Besides the still active Confraternity of the Immaculate Conception , there are the chapels of St. Canio (the attire typically worn by its members was a purple cape, still being used on the feast of St. Canio), of St. Rocco associated with the small church located one time in Corso Matteotti (its attire: a red wine-colored cape and a gray coarse wool hat with a broad brim that was hand held) and of St. Michele, the most ancient. The Confraternity of Purgatory and the Fund for the Deceased were headquartered there. The emblematic color of the vestments was yellow (once used as a sign of mourning); the “brethren” wore a white coat, with a yellow cape bearing a metal plate with an engraved image of St. Michael.
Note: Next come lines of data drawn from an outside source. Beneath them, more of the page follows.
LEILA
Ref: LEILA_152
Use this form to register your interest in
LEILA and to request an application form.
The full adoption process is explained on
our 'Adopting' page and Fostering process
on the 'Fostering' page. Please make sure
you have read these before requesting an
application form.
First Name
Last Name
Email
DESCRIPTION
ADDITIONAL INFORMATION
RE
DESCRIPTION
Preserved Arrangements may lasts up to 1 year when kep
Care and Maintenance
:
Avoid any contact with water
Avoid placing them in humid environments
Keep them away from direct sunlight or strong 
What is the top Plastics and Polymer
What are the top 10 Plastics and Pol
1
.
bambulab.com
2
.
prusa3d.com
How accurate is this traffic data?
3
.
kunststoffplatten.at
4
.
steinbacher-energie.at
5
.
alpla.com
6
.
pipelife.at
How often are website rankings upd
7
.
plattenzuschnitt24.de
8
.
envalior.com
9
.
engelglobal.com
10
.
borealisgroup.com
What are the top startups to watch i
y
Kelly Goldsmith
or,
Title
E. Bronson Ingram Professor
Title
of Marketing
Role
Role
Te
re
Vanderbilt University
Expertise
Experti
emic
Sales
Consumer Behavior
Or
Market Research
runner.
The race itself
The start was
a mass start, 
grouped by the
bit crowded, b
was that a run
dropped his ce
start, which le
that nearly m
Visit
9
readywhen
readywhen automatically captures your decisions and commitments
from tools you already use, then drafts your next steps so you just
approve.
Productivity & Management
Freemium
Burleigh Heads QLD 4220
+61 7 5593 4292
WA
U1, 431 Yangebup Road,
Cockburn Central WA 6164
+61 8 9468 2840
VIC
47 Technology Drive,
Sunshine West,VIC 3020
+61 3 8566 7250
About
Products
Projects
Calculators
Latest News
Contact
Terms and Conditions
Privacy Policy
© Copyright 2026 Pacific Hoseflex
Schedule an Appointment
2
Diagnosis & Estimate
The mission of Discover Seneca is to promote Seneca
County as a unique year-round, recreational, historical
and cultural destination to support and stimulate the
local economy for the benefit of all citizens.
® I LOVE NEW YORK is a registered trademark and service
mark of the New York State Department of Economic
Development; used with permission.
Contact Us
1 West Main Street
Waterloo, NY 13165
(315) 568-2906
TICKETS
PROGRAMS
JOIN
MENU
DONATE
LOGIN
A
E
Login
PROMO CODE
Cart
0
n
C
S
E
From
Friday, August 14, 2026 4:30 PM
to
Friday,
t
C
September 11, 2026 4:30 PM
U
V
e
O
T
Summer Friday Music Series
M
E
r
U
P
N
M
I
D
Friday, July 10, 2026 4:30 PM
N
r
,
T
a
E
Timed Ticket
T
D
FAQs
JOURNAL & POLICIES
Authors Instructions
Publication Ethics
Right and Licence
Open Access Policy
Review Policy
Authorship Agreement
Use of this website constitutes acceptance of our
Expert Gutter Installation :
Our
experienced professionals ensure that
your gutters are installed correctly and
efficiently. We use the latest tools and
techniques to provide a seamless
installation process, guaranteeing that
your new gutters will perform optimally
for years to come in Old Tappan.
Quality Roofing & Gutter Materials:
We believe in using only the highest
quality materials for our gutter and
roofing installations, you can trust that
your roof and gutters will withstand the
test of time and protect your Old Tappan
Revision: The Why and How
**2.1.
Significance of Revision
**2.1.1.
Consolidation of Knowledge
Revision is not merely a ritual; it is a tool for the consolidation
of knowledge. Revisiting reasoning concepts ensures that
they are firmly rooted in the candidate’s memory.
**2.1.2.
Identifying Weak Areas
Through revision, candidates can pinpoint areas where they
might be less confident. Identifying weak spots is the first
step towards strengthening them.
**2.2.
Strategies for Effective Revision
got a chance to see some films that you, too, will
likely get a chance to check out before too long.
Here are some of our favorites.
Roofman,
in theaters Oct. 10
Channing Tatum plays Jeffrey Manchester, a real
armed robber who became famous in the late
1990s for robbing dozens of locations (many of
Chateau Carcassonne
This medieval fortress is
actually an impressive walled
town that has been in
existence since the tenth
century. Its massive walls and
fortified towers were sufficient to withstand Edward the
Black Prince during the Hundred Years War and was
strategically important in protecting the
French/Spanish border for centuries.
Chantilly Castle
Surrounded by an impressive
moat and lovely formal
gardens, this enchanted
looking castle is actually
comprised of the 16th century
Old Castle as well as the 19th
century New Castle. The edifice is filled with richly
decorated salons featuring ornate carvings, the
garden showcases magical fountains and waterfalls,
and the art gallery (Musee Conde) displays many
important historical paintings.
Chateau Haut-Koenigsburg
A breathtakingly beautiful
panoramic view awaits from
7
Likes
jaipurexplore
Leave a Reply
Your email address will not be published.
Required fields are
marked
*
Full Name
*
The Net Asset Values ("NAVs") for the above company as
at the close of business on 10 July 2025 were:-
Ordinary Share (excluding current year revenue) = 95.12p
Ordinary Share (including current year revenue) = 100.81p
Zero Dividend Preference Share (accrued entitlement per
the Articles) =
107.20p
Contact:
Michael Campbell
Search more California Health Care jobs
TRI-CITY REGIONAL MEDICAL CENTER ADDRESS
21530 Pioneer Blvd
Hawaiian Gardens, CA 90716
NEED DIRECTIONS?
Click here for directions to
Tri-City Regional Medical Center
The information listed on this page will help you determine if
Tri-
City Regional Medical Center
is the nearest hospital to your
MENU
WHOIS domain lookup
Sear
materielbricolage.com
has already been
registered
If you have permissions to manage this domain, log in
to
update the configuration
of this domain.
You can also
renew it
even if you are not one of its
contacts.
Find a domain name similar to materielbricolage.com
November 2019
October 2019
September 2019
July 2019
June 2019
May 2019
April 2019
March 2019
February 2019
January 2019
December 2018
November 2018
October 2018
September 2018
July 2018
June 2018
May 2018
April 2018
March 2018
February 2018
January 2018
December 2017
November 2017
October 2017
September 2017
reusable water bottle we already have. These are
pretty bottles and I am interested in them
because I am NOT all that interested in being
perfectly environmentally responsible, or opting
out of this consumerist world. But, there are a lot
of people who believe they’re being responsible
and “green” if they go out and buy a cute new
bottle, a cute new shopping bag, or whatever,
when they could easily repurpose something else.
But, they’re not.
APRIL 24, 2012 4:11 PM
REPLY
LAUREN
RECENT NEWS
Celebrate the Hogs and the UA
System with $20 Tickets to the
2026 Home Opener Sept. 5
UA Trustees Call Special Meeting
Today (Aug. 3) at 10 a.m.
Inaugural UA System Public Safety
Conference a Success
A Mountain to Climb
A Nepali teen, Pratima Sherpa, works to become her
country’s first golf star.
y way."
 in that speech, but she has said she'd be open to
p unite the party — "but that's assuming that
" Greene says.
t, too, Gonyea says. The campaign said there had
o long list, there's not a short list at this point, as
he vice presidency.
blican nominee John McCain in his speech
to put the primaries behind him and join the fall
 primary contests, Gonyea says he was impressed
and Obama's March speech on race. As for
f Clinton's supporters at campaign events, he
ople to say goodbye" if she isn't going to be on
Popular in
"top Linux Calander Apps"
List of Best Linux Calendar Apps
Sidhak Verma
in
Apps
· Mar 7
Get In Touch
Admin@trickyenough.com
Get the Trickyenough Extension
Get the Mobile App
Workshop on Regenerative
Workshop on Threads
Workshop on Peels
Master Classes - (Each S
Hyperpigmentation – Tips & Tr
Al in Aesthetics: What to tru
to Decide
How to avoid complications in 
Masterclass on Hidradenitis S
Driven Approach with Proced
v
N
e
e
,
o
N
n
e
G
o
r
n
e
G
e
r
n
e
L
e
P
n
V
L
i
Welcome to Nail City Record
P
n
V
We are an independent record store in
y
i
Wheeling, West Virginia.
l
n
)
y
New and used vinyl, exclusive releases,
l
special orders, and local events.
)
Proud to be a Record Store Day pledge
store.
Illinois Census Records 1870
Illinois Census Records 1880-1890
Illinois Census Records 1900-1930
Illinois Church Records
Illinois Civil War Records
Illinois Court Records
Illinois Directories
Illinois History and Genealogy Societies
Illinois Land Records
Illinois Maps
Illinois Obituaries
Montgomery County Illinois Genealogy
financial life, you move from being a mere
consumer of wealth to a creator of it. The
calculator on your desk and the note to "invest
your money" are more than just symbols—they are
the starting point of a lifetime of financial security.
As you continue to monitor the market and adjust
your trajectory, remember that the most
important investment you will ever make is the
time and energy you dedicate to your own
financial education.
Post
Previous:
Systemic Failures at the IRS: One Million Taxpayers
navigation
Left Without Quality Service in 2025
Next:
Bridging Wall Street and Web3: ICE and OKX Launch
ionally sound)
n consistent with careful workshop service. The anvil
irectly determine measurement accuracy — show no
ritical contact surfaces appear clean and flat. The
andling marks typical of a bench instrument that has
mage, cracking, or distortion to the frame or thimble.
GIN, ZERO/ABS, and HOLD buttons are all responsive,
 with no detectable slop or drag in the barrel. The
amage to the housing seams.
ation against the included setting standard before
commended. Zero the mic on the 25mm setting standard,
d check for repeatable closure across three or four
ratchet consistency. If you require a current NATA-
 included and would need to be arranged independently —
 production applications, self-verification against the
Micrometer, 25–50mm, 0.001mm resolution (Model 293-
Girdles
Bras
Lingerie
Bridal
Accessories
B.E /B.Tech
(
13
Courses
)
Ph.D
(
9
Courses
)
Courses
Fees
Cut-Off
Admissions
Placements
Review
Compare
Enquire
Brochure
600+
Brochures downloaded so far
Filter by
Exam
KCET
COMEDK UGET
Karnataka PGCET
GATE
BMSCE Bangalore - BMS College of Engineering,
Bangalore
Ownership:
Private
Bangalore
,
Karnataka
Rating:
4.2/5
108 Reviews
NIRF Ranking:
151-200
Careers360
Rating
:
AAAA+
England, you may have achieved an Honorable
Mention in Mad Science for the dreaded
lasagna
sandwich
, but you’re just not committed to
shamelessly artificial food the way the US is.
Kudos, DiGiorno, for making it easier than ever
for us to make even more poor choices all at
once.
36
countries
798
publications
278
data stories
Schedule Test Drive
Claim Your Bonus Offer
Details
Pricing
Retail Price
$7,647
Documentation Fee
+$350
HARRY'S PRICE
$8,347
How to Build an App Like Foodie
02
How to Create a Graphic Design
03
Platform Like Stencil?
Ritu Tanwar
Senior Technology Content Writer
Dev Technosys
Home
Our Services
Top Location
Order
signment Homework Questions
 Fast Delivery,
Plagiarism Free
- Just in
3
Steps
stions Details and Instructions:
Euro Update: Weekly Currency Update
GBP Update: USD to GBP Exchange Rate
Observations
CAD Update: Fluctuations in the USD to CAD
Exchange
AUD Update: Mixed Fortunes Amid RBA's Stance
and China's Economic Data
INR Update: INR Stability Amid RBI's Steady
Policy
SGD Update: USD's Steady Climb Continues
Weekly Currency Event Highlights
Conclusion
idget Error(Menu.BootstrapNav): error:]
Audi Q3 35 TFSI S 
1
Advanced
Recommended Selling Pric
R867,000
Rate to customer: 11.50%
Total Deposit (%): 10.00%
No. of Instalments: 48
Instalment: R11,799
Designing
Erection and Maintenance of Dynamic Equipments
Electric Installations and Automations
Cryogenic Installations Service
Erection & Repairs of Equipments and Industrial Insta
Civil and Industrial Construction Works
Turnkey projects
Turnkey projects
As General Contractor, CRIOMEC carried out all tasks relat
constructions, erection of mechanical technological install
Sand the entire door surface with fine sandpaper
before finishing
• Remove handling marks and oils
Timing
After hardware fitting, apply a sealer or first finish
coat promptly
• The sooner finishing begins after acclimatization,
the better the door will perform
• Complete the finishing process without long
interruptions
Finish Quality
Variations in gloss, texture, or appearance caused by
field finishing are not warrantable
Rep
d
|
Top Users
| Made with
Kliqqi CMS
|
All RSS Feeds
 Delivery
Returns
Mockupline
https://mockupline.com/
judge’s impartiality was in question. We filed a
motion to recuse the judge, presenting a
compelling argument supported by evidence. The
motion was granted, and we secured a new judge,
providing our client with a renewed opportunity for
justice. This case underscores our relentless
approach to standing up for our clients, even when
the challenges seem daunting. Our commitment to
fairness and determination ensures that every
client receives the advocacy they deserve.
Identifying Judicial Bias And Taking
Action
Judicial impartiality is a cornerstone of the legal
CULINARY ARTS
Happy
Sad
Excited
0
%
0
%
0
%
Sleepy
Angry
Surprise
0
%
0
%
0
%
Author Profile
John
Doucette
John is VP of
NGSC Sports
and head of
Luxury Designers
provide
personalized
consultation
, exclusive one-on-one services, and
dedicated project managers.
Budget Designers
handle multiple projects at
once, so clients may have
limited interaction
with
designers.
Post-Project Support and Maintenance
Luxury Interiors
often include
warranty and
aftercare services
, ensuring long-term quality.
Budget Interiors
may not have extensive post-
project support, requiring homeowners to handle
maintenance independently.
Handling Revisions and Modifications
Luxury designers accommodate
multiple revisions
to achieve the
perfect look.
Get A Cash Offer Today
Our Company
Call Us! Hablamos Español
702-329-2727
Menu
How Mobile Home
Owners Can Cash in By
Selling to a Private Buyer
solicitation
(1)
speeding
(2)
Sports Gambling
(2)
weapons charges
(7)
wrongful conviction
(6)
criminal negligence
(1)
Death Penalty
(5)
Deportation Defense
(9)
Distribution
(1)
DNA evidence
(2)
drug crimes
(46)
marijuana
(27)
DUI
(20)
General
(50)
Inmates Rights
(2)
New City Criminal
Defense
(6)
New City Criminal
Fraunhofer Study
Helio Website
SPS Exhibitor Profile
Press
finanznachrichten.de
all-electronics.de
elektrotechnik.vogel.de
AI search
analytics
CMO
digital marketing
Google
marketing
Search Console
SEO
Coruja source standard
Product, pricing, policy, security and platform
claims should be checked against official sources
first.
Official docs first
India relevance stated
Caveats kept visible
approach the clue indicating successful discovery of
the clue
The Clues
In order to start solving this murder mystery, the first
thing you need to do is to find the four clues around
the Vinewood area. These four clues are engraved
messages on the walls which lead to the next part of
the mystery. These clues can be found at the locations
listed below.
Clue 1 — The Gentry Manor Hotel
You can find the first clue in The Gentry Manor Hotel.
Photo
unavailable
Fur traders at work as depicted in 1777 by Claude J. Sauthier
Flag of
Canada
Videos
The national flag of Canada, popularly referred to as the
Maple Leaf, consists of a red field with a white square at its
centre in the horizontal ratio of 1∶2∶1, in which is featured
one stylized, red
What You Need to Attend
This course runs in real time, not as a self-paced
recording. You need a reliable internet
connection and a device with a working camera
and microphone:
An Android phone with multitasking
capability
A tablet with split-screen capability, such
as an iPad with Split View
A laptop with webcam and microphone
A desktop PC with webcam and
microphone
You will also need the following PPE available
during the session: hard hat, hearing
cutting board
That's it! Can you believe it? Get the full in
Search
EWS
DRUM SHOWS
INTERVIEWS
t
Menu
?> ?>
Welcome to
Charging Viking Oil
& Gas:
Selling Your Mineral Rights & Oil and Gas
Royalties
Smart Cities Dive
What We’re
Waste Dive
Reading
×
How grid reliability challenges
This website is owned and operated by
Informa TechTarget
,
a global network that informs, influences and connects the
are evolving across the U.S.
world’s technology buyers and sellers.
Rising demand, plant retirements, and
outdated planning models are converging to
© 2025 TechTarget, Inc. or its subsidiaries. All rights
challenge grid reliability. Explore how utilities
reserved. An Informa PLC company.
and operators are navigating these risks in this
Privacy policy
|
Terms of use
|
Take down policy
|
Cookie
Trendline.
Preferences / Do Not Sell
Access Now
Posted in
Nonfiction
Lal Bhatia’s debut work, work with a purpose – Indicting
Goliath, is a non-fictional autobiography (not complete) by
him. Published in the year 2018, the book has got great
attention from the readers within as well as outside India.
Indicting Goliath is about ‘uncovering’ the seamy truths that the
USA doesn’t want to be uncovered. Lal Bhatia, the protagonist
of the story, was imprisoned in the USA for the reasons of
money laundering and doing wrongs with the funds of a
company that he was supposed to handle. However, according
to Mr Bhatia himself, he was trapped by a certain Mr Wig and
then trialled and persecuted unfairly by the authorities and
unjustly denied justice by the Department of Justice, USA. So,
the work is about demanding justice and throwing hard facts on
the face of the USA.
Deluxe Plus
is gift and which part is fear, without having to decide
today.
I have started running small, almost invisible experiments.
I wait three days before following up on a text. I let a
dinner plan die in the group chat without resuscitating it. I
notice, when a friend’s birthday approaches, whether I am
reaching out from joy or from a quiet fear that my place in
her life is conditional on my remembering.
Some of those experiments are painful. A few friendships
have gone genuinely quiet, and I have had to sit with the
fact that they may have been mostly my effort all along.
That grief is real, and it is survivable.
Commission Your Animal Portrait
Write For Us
The late 1800s marked the establishment of the Confraternity of the Rosary. Its resources and power enabled it to hold a fair of its own—the first Sunday in October—held even today. Though not officially connected with a church, it has an altar of its own in the church of St. Canio.
There was also the St. Anthony chapel, established in 1896, which was the home for the Daughters of Mary, who packed the building every Sunday.
The girls who belonged to this Congregation, depending on their age, wore medals of different colors (the older and younger members were respectively differentiated by the colors red, green, and blue). When married, the girls ceased being Daughters of Mary and stopped wearing the medal.